Passage provided —
============================================================

Just yesterday I was reading posts at this site. Shedding sympathetic tears and yet at the same time being so grateful that I had nothing to post here. My gratefulness was premature.
For all intense and purposes, my grandfather died at 8:30 last night. He actually died at 6:20 this morning.
At 8:30 last night my grandfather shot himself in the head. Even after that and being on no life support it took the rest of his body 10 hours to die. 10 hours that my father and mother waited at the hospital all the while knowing that what they were waiting for was a pronouncement of death for my father’s father.
When my mom called me last night, I knew intelligently, that my mom calls my pop-pop “Pop”, and when she called I could tell by her tone that something had happened. Someone had died and at 91, my grandfather was – of course – the most logical answer. But he was healthy. Healthier than most men 10 years his junior and his mind was sharp as a tack, but I knew that it had to be him. However, when I heard the words “Pop shot himself tonight.”
I was thrown immediately into an hysterical state and just started screaming, “Pop-pop or my dad?!?!? Pop-pop or my dad?!?!?”
I’m numb. I’m at work today because I need normal. I need routine. When I actually stop and really think about it, my body shuts down and I go into a near catatonic state. My body’s defenses are too high right now. Too ready to go into flight mode. I need normal. For at least today.
But nothing will ever be normal again. My grandfather killed himself. And my aunt who lives with him was home at the time. I don’t know what to think. I’m devastated. I’m angry. And I feel so awful for my dad. Beyond awful.
When dad called me this morning to tell me that Pop-pop had finally passed away, he broke down and asked me not to hate Pop-pop. Which I never could. I loved that man more than anything. He asked to please not think less of him. And I don’t. Then he asked me to please not be angry at Pop-pop. I told him I wasn’t. I told him I didn’t understand, but that I wasn’t angry.
I hope it’s not always wrong to lie.

============================================================

Data shown —
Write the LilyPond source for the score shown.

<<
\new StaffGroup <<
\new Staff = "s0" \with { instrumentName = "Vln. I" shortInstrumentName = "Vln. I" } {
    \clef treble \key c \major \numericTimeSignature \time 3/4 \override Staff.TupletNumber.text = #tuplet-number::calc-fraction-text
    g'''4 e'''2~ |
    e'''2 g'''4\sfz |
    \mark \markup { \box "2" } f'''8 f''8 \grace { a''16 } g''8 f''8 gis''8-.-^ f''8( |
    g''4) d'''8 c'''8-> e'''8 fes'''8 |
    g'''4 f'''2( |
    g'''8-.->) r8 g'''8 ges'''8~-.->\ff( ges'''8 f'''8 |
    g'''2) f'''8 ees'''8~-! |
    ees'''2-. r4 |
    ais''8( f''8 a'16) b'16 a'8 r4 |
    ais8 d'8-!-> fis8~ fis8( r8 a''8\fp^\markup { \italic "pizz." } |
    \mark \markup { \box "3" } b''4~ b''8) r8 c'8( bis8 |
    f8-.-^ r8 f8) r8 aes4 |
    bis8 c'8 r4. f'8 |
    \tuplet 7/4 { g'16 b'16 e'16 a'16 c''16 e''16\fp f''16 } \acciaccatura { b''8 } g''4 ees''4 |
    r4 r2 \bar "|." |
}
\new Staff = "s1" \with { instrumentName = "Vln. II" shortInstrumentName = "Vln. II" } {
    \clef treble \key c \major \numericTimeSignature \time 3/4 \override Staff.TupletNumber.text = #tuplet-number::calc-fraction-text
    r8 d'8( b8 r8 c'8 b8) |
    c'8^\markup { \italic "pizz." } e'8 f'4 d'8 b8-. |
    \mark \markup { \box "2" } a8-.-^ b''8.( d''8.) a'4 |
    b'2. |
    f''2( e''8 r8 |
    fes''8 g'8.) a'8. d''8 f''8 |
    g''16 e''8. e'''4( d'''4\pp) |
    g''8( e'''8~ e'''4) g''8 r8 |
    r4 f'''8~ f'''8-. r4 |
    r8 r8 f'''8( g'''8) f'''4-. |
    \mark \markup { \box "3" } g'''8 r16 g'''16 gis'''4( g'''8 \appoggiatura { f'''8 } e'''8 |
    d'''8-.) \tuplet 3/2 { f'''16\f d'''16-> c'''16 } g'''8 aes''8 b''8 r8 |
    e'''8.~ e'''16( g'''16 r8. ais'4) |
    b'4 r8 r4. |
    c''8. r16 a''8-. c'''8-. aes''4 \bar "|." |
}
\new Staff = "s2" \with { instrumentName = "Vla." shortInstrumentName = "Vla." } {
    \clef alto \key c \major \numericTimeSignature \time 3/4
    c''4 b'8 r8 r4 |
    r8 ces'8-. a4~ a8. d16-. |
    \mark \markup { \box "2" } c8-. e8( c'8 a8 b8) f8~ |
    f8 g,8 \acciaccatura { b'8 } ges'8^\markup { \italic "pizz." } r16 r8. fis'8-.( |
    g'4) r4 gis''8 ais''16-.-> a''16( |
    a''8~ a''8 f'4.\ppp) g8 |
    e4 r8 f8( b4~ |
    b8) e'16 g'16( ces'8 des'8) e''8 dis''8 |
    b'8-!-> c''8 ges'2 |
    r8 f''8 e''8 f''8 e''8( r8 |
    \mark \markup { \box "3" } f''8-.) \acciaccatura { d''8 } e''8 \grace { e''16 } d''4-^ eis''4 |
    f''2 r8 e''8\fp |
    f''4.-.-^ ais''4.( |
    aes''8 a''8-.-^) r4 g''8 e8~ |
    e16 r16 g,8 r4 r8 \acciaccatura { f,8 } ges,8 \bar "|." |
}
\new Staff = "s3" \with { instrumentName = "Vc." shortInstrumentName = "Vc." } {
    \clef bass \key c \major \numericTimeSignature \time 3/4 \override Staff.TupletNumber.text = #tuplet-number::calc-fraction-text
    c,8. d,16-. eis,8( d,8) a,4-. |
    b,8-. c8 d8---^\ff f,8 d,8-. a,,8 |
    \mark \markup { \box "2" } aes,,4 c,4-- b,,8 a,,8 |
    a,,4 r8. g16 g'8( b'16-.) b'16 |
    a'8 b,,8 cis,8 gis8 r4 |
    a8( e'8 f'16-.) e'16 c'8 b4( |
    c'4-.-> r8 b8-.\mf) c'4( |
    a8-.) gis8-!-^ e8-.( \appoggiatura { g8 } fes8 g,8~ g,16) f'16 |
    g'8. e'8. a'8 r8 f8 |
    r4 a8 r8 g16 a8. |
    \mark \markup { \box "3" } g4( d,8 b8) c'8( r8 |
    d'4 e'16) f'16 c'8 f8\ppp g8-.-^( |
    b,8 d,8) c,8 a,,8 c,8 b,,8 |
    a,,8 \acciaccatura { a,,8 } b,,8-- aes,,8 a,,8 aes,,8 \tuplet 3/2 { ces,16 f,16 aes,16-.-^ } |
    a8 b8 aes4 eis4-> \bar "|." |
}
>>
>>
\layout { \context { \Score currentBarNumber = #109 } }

============================================================

Work instructions —
In the post about the grandfather's death, at what time did he actually die?

Response to this task —
6:20 in the morning.